-- BEGIN Available data --

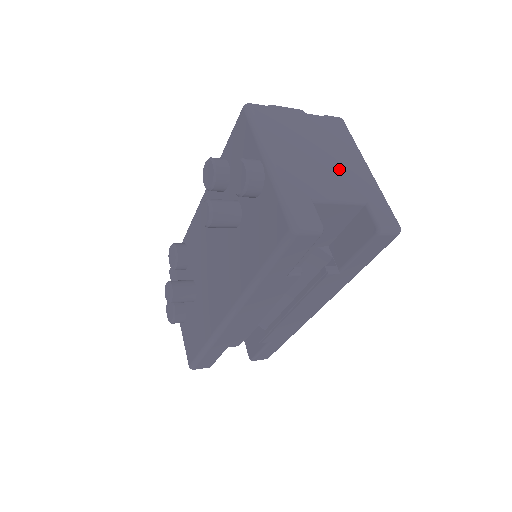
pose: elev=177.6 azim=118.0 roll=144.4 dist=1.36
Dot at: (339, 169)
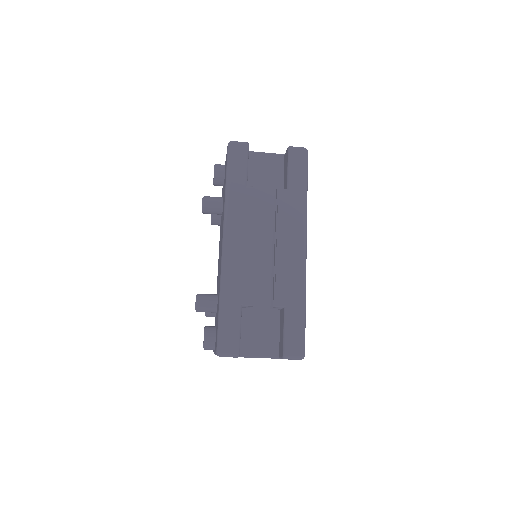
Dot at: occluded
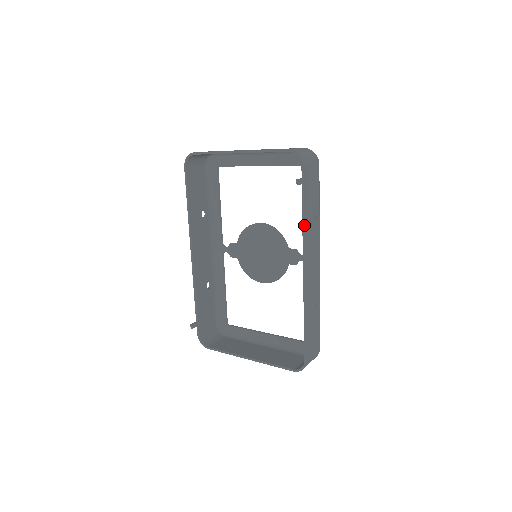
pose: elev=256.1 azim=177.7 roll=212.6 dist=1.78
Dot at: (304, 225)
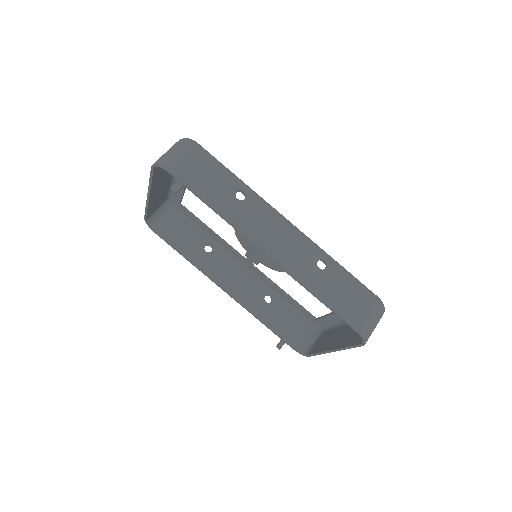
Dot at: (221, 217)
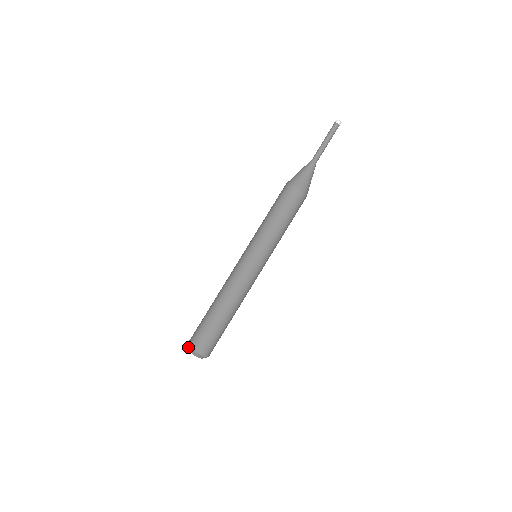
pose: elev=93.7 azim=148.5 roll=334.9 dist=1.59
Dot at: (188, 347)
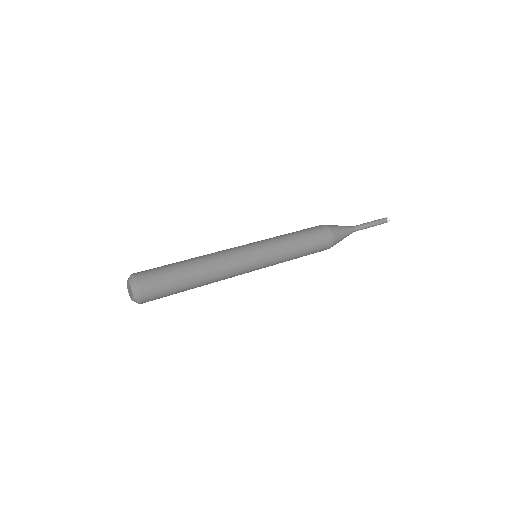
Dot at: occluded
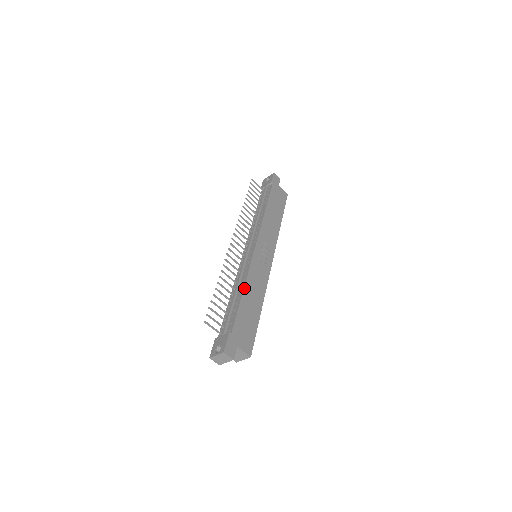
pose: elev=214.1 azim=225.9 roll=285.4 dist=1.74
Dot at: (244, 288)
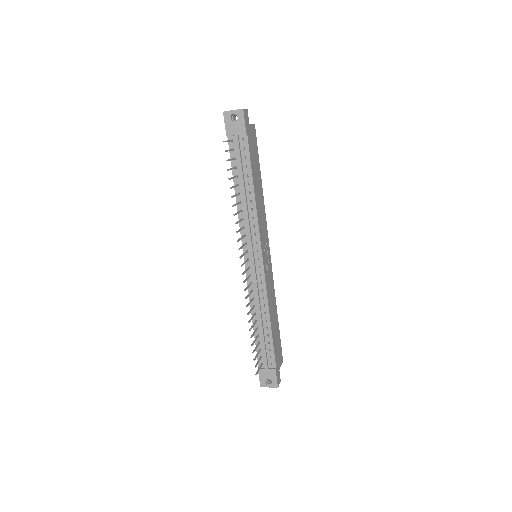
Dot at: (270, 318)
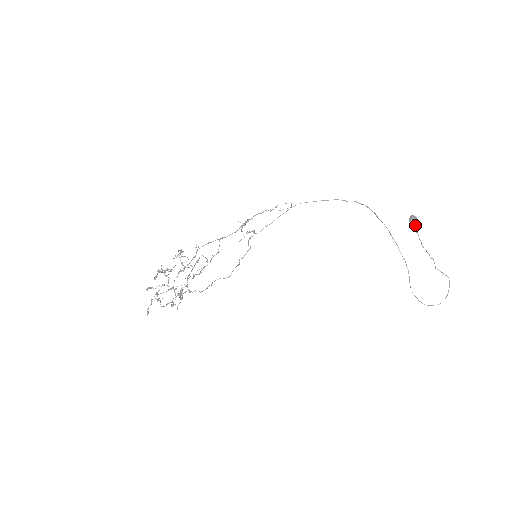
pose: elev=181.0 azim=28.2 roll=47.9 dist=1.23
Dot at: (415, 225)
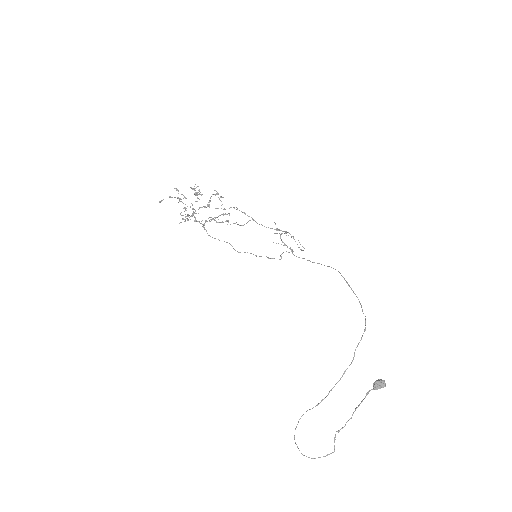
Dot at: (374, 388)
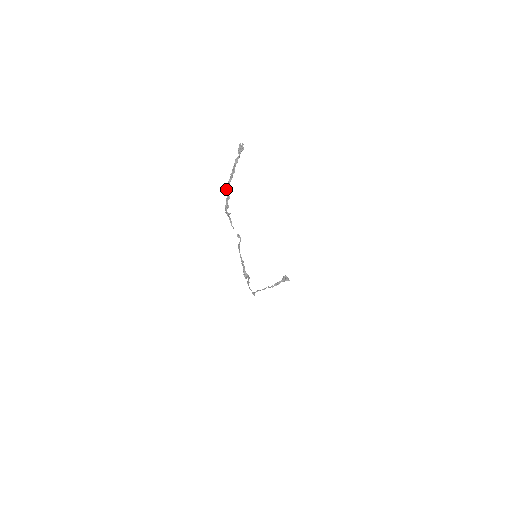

-- END Available data --

• Short problem
Format every line of the records above as a Markdown table with the columns Row and Line, numbering the rows and skipping any blank lines. Leave the pictures out of your answer.

• Expected answer
| Row | Line |
|---|---|
| 1 | pose: elev=177.6 azim=118.0 roll=144.4 dist=1.36 |
| 2 | Dot at: (339, 169) |
| 3 | Dot at: occluded |
| 4 | pose: elev=256.1 azim=177.7 roll=212.6 dist=1.78 |
| 5 | Dot at: (304, 225) |
| 6 | Dot at: (221, 217) |
| 7 | pose: elev=93.7 azim=148.5 roll=334.9 dist=1.59 |
| 8 | Dot at: (188, 347) |
| 9 | Dot at: occluded |
| 10 | pose: elev=214.1 azim=225.9 roll=285.4 dist=1.74 |
| 11 | Dot at: (244, 288) |
| 12 | Dot at: (270, 318) |
| 13 | pose: elev=181.0 azim=28.2 roll=47.9 dist=1.23 |
| 14 | Dot at: (415, 225) |
| 15 | Dot at: (374, 388) |